• [Extrait étudié]

▬▬▬▬▬▬▬▬▬▬

Il est ainsi précisé dans la loi que « The objects of this Bill are to regulate the field of Initial Virtual Financial Asset Offerings and Virtual Financial Assets and to make provision for other matters ancillary or incidental thereto or connected therewith » c’est-à-dire de réglementer le domaine des ICO’s et des actifs financiers virtuels et de prendre des dispositions sur de nombreuses questions accessoires ou connexes à ces activités.
 
Quelques subtilités juridiques sont d’ores et déjà à souligner.
 
Le concept de VFA correspond dans le projet de loi à toute forme d’enregistrement de support numérique utilisé comme support d’échange numérique, unité de compte ou encore réserve de valeur excluant la monnaie électronique, les instruments financiers et les jetons virtuels.
 
Cette nouvelle réglementation opère la distinction entre le concept de monnaie, telles que le bitcoin ou l’ether, et d’autres actifs virtuels qui n’ont pas d’utilité, de valeur ou d’application en dehors d’une plateforme et qui ne peuvent pas être échangés contre des fonds.
 
Ledit projet entend également apporter de la clarté, en précisant que « la technologie des registres distribués ou DLT désigne un système de base de données dans lequel les informations sont enregistrées, partagées de manière consensuelle et synchronisées sur un réseau de plusieurs nœuds ».

▬▬▬▬▬▬▬▬▬▬

• [Liste fournie]
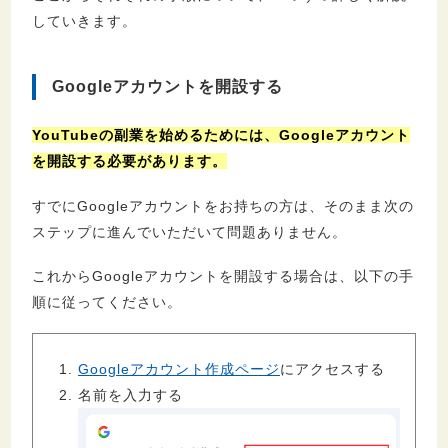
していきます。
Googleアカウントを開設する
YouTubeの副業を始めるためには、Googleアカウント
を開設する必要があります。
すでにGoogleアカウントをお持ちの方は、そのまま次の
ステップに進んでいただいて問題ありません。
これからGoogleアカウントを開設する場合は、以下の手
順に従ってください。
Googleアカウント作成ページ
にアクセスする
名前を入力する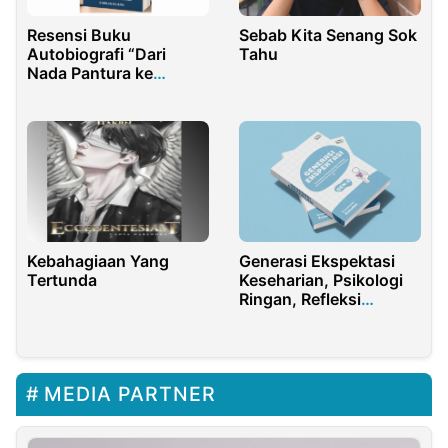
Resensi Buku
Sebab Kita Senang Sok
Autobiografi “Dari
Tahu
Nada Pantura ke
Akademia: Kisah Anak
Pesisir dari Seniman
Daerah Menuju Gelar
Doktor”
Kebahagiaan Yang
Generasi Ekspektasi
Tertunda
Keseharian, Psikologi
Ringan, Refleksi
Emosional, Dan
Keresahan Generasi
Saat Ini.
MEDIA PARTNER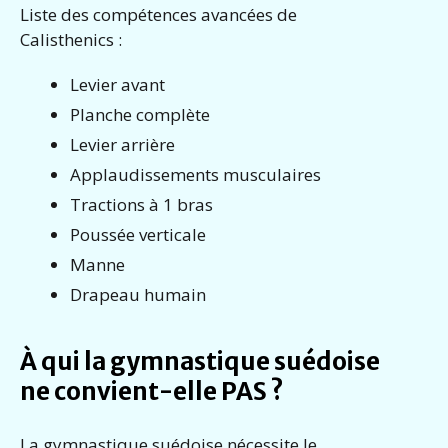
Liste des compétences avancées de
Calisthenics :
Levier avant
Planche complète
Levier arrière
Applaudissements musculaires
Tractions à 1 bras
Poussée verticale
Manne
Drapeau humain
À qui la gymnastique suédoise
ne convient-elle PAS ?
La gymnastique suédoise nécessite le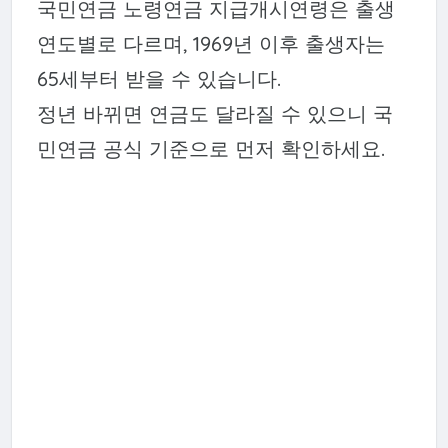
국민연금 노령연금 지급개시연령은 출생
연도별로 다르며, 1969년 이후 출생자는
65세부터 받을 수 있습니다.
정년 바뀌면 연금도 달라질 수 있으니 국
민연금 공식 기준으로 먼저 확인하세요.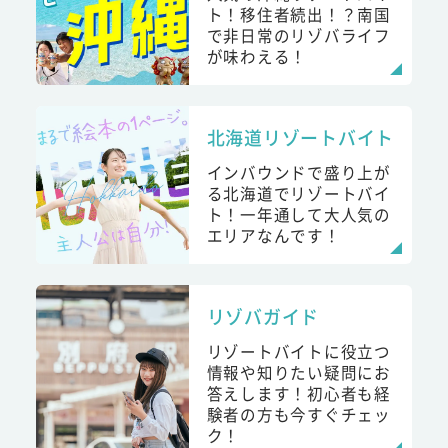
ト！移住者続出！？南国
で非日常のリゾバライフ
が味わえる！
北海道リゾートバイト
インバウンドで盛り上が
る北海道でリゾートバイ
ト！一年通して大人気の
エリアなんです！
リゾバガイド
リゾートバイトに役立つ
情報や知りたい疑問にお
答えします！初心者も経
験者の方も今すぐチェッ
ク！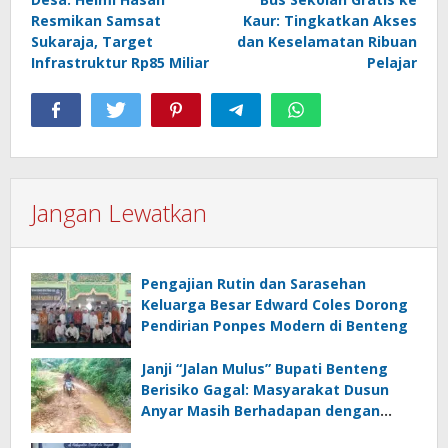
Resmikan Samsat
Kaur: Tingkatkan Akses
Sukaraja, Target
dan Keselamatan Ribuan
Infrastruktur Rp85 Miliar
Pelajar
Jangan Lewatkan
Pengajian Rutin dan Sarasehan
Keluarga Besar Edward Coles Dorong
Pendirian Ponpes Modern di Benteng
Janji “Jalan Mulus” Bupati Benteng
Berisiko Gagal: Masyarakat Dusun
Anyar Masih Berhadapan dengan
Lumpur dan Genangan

▬▬▬▬▬▬▬▬▬▬

• [Liste des consignes]
(a) D'après l'extrait, qu'est-ce qui est exclu du concept de VFA ?
(b) Recopiez le passage de l'extrait qui commence par « Quelques subtilités juridiques » et se termine par « contre des fonds. ».

• [Réponses attendues]
(a) La monnaie électronique, les instruments financiers et les jetons virtuels.

(b)
Quelques subtilités juridiques sont d’ores et déjà à souligner.
 
Le concept de VFA correspond dans le projet de loi à toute forme d’enregistrement de support numérique utilisé comme support d’échange numérique, unité de compte ou encore réserve de valeur excluant la monnaie électronique, les instruments financiers et les jetons virtuels.
 
Cette nouvelle réglementation opère la distinction entre le concept de monnaie, telles que le bitcoin ou l’ether, et d’autres actifs virtuels qui n’ont pas d’utilité, de valeur ou d’application en dehors d’une plateforme et qui ne peuvent pas être échangés contre des fonds.